Todos llevamos una máscara en algún momento, ya sea para defendernos de algo que consideramos un ataque (según nuestra interpretación subjetiva y nuestra perspectiva), para aparentar algo que no somos o para tratar de agradar. A veces la llevamos tanto tiempo que se pega a la piel.
Todas las máscaras tienen algo en común, nos permiten proteger nuestro verdadero yo.
Son instrumentos que utilizamos para intentar adaptarnos a unas circunstancias y así reinventarnos para seguir adelante.
No podemos, muchas veces, comportarnos como nos gustaría, si queremos ser aceptados.
Puede ser difícil desprenderse de ciertas máscaras y nos preguntamos, ¿realmente soy así?, ¿Esta máscara es parte de mi esencia?

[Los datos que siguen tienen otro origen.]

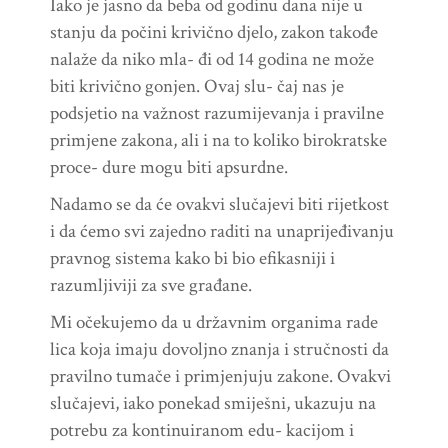
Iako je jasno da beba od godinu dana nije u
stanju da počini krivično djelo, zakon takođe
nalaže da niko mla- đi od 14 godina ne može
biti krivično gonjen. Ovaj slu- čaj nas je
podsjetio na važnost razumijevanja i pravilne
primjene zakona, ali i na to koliko birokratske
proce- dure mogu biti apsurdne.
Nadamo se da će ovakvi slučajevi biti rijetkost
i da ćemo svi zajedno raditi na unaprijeđivanju
pravnog sistema kako bi bio efikasniji i
razumljiviji za sve građane.
Mi očekujemo da u državnim organima rade
lica koja imaju dovoljno znanja i stručnosti da
pravilno tumače i primjenjuju zakone. Ovakvi
slučajevi, iako ponekad smiješni, ukazuju na
potrebu za kontinuiranom edu- kacijom i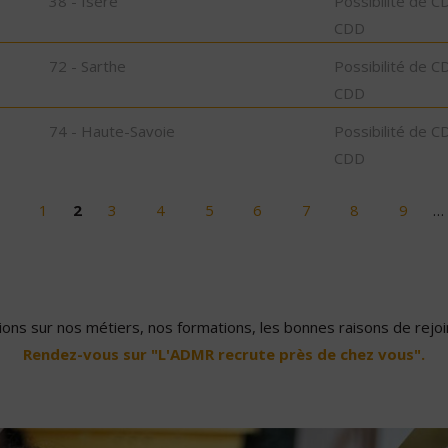
38 - Isère
Possibilité de C
CDD
72 - Sarthe
Possibilité de C
CDD
74 - Haute-Savoie
Possibilité de C
CDD
1
2
3
4
5
6
7
8
9
…
ons sur nos métiers, nos formations, les bonnes raisons de rejoin
Rendez-vous sur "L'ADMR recrute près de chez vous".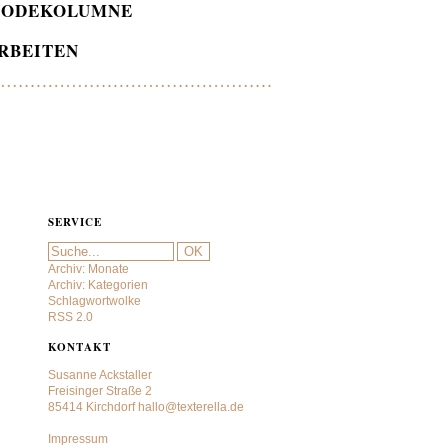
ODEKOLUMNE
RBEITEN
SERVICE
Archiv: Monate
Archiv: Kategorien
Schlagwortwolke
RSS 2.0
KONTAKT
Susanne Ackstaller
Freisinger Straße 2
85414 Kirchdorf
hallo@texterella.de
Impressum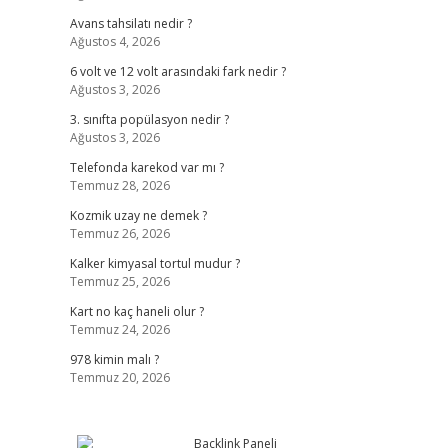
Avans tahsilatı nedir ?
Ağustos 4, 2026
6 volt ve 12 volt arasındaki fark nedir ?
Ağustos 3, 2026
3. sınıfta popülasyon nedir ?
Ağustos 3, 2026
Telefonda karekod var mı ?
Temmuz 28, 2026
Kozmik uzay ne demek ?
Temmuz 26, 2026
Kalker kimyasal tortul mudur ?
Temmuz 25, 2026
Kart no kaç haneli olur ?
Temmuz 24, 2026
978 kimin malı ?
Temmuz 20, 2026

Hay que mirarse en el espejo, para ver y conectar con nuestro auténtico “yo”. Observar lo que somos realmente, con nuestra propia luz y oscuridad.
Las “máscaras emocionales” son una especie de álter ego utilizadas para esconder los miedos.
En el caso de la fotografía, podemos estar sufriendo el «síndrome del impostor«. Nos autoconvencemos que somos un fraude, por aparentar algo que no somos.
Sentimos un miedo constante de ser descubiertos como un impostor o pensamos que los demás sobrestiman nuestras habilidades. Es lo que se denomina como llevar una máscara.
Pero siempre habrá alguien mejor, y siempre también serás mejor que alguien “No somos impostores, somos fotógrafos en constante evolución”
Utilizar una máscara de una forma puntual, no tiene mayores efectos secundarios, sin embargo, renunciar a ser uno mismo, sí es grave.
Al final de tanto usar la careta terminamos olvidando quiénes somos en realidad. “No se puede agradar a todos”.